On the safe house's ground floor, Scarface left them with Bennet and headed off to report to his boss. Team One automatically shifted to guard each other's backs, unnerved by the stares from Elias's people. The safe house was a bustle of activity, mobsters flowing in and out, reorganizing rapidly enough to impress an army general. Reports and gossip were just as swift and the officers watched as Bennet alternated between keeping an eye on them and handing out orders to a select group that appeared to be his crew.
Mentally, Ed worked through the command structure he was seeing. Elias at the top of course, then Scarface. If he was right, then there were several chiefs below Scarface, answering to both the top men equally and running their various crews. Tight and efficient, though Ed wasn't sure how tenable it was long term. Without loyalty, the chiefs would always be jostling for a larger piece of the pie – their crew, likewise.
Except… If he was right… Muggles, Squibs, Squib-borns – Greg had taken a disparate group of police officers and turned them into a family. Into one of the best SRU teams in the city. After that, how hard could wrangling a group of criminals be? Oh, his friend would undoubtedly demur and insist that Team One was far easier to handle, but still.
Blue eyes flicked around, judging the determination he saw on almost every face. These people had just been driven out of their home, their headquarters, and they were still raring to go. He hadn't heard even one whisper against Elias, no, all the conversations he'd eavesdropped on had to do with how to get their new headquarters up and running so they could take the fight to Troy. Loyalty – Elias's people had it in spades. How the heck did Greg do that? Still…still be himself while pretending to be an Italian mob boss?
Behind the Sergeant, he could feel his teammates' eyes on his back, all of them wary and afraid; none of them had seen what he'd seen in that split second. None of them understood why he'd agreed to help a gang of criminals, why he'd only asked to meet their leader before accepting the offered truce. Sure, they'd been in a bad spot, but Ed knew his team; they could've gotten out with a little patience and maybe a touch of magical luck. Uncertainty lashed at him – what if he was wrong?
But no, he wasn't – it was Greg, he knew it in his bones. And now…now Greg could come home. He could have his spot back, everything would be normal again. No more fighting with the other Sergeants and jostling to get his team back to the top. He could go back to team leader, with Wordy as their ever stalwart backup team leader. Whatever reason Greg had for lying, for slipping off to go undercover, they could deal. Put things right.
"All right, cop, Boss is ready for you."
Ed straightened, turning towards Scarface. His teammates shifted, ready to follow, trusting their leader.
Only for Scarface to shake his head. "Just you, cop. No one else."
"Ed," Wordy protested, reaching out and grabbing his Sergeant's shoulder. "Let's just go; that's too much."

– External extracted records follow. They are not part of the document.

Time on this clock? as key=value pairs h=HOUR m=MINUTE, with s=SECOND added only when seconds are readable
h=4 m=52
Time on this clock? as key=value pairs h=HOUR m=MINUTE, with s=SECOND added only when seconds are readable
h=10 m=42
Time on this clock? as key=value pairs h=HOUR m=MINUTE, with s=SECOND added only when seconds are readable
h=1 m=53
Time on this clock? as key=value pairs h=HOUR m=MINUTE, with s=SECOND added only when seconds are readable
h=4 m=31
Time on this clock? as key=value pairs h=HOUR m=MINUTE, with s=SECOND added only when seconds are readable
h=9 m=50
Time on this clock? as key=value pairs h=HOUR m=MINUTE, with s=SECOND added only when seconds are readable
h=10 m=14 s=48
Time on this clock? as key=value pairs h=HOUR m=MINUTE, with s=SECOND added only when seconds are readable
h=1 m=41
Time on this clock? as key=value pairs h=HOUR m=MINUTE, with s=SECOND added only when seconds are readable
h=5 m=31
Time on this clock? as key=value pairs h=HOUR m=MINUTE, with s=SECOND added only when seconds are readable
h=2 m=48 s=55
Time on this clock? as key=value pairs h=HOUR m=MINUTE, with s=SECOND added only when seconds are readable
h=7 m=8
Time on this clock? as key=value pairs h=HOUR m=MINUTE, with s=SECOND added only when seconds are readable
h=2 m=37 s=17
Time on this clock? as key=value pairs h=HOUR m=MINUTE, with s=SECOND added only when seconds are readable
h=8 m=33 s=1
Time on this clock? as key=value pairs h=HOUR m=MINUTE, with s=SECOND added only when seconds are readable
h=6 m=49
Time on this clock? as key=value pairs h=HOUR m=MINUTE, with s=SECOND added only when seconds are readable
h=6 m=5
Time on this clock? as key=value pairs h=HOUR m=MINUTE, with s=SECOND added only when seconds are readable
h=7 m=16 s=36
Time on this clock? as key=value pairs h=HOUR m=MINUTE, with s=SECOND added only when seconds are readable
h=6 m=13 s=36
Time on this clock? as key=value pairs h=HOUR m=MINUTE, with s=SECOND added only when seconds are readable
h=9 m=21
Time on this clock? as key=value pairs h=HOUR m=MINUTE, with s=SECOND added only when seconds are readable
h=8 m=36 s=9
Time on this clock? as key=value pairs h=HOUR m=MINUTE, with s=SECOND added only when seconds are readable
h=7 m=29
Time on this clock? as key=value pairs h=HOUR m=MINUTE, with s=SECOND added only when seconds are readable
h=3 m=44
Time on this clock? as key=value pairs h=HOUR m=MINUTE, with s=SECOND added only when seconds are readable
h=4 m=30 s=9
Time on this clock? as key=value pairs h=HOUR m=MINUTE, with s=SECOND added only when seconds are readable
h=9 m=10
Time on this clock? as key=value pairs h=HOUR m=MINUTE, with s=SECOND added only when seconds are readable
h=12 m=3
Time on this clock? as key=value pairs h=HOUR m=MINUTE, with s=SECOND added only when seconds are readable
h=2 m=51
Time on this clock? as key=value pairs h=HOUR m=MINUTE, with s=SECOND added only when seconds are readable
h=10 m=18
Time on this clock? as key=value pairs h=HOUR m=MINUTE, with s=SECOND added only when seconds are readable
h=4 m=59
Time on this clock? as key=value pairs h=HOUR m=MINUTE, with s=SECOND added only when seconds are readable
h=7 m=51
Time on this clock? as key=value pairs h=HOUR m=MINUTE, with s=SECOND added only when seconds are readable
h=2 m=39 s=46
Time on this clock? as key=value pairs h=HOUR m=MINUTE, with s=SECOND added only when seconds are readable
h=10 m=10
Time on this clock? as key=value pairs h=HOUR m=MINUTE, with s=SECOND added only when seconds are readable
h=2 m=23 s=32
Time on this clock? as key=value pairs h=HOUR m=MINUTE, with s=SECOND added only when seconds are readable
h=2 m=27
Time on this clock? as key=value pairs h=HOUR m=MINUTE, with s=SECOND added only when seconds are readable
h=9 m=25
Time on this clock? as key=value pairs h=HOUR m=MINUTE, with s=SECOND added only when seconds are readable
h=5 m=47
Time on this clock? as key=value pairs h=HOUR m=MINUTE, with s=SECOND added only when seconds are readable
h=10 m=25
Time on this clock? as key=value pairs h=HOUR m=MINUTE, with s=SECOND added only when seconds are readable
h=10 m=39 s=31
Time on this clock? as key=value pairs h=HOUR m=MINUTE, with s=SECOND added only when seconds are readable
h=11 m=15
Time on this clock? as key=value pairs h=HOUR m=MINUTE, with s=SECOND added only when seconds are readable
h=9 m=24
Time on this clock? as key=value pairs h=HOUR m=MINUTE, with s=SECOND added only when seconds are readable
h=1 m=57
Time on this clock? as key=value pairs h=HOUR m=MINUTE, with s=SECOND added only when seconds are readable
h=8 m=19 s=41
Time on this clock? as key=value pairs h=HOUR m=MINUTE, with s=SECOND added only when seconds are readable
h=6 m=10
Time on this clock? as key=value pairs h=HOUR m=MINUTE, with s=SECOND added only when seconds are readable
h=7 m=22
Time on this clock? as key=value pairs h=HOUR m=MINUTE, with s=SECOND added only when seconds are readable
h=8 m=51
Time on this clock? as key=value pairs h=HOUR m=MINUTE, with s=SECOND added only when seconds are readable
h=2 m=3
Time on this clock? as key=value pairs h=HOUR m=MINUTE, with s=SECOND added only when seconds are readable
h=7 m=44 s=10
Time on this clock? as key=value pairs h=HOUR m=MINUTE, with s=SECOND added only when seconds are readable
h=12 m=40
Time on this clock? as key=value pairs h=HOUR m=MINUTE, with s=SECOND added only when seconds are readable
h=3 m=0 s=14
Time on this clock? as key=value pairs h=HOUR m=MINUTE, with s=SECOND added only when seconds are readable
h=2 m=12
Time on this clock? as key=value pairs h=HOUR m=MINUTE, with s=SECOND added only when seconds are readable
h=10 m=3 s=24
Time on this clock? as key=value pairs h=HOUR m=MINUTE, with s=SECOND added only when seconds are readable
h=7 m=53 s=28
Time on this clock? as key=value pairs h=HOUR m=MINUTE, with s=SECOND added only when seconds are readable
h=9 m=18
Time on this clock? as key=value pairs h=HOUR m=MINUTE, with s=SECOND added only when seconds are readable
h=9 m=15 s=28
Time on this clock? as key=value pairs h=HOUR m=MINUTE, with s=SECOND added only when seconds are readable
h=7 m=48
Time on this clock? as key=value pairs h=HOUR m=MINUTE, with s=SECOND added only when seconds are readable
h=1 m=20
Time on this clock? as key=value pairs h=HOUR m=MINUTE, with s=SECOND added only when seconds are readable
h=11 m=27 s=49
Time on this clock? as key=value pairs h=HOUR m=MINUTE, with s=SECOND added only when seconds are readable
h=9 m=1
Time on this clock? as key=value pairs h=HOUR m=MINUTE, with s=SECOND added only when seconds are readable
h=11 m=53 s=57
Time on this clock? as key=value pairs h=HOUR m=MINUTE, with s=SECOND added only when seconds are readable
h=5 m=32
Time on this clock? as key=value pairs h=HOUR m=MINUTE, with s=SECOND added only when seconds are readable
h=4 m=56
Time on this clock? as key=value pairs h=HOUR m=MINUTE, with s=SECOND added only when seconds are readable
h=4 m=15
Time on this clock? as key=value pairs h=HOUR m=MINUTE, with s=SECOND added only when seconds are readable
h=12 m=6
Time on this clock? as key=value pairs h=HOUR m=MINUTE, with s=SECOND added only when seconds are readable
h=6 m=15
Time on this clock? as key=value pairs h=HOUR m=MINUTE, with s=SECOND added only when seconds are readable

Nothing was too much for Greg; Ed shrugged his best friend's hand away. "You got it," he replied, determinedly ignoring his teammates' incredulous glares. Glancing over his shoulder, the Sergeant remarked, "Be right back, guys." Horror, dismay, fear, but they'd deal. Once they had the Boss back, it would all be better. It had to be.
Without any hesitation, Ed followed the mobster into the crowd, head high and shoulders back. Just another day on the job. Scarface wound through the assembly, pausing every so often to make sure he hadn't left the officer behind, an amused, sardonic gleam in dark eyes. Ed ignored that; Scarface had no idea. Once a cop, always a cop; Greg was no criminal, he was one of the best cops in the city. And once they were back together, once Team One was whole again, they'd show Castor Troy what for.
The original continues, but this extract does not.